▶ _Text shown_
# Claim to support / refute:

#### - “Security   breaches   do   mostly   occur   in   less-tech-savvy   organizations”

https://public.tableau.com/profile/melvin7659#!/vizhome/Mel_Lab2_0/ofIncidentsbySavinessOrganization

## Organizing the Data

In [1]:
# Imports

import pandas as pd
import xlrd as xl

In [2]:
# Load data into Excel file
data = pd.ExcelFile("Information is Beautiful- Data Breaches (public).xlsx")

In [3]:
# See sheet names in excel file
data.sheet_names

[u'2017 update', u'Jan 2015 update', u'July 2013 update (old)']

In [4]:
# Load first sheet into dataframe

DF = data.parse('2017 update')

In [5]:
# Preview data columns
DF.columns

Index([              u'Entity',     u'alternative name',
                      u'story',                 u'YEAR',
               u'records lost',         u'ORGANISATION',
             u'METHOD OF LEAK',    u'interesting story',
       u'NO OF RECORDS STOLEN',     u'DATA SENSITIVITY',
                     u'UNUSED',             u'UNUSED.1',
                    u'Exclude',          u'Unnamed: 13',
            u'1st source link',      u'2nd source link',
                 u'3rd source',          u'source name'],
      dtype='object')

In [6]:
# Remove unnecessary columns

StripCols = DF[["Entity", "YEAR", "records lost", "ORGANISATION", "METHOD OF LEAK", "DATA SENSITIVITY"]]
StripCols.head()

Unnamed: 0,Entity,YEAR,records lost,ORGANISATION,METHOD OF LEAK,DATA SENSITIVITY
0,,"years are encoded (0=2004, 8 = 2012, 9 = 2013,...","(use 3m, 4m, 5m or 10m to approximate unknown ...",,,1. Just email address/Online information 20 SS...

▶ _What the task asks_
Please copy the security breach notebook above word for word, starting at "Unnamed: 0,Entity,YEAR,records lost,ORGANISATION,METHOD" and ending at "information 20 SS...".

▶ _Records shown_
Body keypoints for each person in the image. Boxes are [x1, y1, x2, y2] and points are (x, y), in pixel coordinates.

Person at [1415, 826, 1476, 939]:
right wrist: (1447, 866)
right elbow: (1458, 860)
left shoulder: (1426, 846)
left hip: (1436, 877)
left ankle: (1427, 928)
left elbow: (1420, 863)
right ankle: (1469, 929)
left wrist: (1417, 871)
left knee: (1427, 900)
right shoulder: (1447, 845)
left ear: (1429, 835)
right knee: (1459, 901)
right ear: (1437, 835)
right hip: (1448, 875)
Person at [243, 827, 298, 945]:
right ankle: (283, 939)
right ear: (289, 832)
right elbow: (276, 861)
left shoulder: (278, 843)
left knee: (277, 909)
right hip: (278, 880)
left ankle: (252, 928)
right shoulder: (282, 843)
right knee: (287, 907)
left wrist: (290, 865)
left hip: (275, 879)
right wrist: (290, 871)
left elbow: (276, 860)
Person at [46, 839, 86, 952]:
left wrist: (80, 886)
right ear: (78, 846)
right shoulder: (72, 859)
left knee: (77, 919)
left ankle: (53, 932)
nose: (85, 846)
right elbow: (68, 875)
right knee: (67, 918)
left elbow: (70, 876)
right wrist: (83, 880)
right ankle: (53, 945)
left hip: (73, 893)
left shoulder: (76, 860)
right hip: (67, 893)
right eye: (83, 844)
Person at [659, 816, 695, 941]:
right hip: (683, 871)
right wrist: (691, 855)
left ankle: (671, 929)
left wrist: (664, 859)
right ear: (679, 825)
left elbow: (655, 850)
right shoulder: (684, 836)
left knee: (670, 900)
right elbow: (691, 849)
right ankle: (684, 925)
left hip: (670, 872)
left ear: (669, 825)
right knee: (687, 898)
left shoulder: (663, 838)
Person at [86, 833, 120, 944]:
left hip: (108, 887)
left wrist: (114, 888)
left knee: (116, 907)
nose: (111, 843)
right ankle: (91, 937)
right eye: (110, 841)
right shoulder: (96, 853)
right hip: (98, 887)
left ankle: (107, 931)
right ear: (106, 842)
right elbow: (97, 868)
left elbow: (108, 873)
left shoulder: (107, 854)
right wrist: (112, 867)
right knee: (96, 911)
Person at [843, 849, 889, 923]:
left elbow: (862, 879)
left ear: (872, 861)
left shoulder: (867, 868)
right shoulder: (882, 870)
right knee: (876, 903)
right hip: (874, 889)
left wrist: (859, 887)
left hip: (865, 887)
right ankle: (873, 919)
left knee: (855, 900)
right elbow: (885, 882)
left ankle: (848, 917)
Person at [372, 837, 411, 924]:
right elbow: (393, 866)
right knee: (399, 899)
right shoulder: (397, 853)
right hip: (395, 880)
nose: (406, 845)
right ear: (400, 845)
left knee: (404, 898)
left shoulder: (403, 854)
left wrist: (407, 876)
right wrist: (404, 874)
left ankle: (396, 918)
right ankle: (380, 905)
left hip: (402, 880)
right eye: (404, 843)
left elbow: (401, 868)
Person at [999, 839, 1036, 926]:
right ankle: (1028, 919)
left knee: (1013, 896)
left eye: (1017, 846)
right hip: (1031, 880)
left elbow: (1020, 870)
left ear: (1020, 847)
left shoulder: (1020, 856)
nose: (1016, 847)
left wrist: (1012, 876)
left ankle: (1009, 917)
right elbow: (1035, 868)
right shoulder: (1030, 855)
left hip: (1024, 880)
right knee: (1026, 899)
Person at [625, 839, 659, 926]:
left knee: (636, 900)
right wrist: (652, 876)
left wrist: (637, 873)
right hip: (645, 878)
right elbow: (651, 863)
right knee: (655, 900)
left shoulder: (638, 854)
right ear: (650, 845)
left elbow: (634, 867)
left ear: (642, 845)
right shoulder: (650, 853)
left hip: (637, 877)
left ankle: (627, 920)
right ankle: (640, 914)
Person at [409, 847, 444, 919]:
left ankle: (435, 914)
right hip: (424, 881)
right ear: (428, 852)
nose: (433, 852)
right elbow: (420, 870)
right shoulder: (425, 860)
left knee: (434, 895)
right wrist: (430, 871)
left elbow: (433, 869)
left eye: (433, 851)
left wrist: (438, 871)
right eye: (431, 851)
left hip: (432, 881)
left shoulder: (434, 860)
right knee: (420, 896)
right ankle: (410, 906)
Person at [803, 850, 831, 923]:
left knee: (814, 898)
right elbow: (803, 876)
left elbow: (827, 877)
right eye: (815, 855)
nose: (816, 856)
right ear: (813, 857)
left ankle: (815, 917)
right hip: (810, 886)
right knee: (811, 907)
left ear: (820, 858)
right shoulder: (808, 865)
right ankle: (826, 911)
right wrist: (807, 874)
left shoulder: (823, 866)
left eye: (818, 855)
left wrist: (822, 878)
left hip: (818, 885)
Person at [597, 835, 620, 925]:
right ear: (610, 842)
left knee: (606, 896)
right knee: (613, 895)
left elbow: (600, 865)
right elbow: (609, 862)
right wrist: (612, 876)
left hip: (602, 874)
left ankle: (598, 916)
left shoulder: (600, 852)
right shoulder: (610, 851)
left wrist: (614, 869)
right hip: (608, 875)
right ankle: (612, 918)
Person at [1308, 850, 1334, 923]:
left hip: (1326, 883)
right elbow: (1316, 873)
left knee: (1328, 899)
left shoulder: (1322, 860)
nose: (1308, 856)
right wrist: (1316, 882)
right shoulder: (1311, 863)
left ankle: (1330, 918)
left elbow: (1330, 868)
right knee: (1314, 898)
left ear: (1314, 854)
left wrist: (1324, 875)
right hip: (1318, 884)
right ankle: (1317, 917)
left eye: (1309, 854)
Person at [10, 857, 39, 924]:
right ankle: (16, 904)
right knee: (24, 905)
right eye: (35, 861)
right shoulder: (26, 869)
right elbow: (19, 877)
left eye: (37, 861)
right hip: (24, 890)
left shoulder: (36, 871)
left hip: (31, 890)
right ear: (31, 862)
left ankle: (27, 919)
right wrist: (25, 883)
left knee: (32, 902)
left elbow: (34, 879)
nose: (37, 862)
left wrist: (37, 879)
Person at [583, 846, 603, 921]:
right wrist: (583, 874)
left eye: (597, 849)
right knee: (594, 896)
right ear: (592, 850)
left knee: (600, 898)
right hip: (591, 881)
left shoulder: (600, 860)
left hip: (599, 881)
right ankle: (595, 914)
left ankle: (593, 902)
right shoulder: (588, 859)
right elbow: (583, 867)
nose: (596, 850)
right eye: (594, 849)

▶ _Response to the task_
Unnamed: 0,Entity,YEAR,records lost,ORGANISATION,METHOD OF LEAK,DATA SENSITIVITY
0,,"years are encoded (0=2004, 8 = 2012, 9 = 2013,...","(use 3m, 4m, 5m or 10m to approximate unknown ...",,,1. Just email address/Online information 20 SS...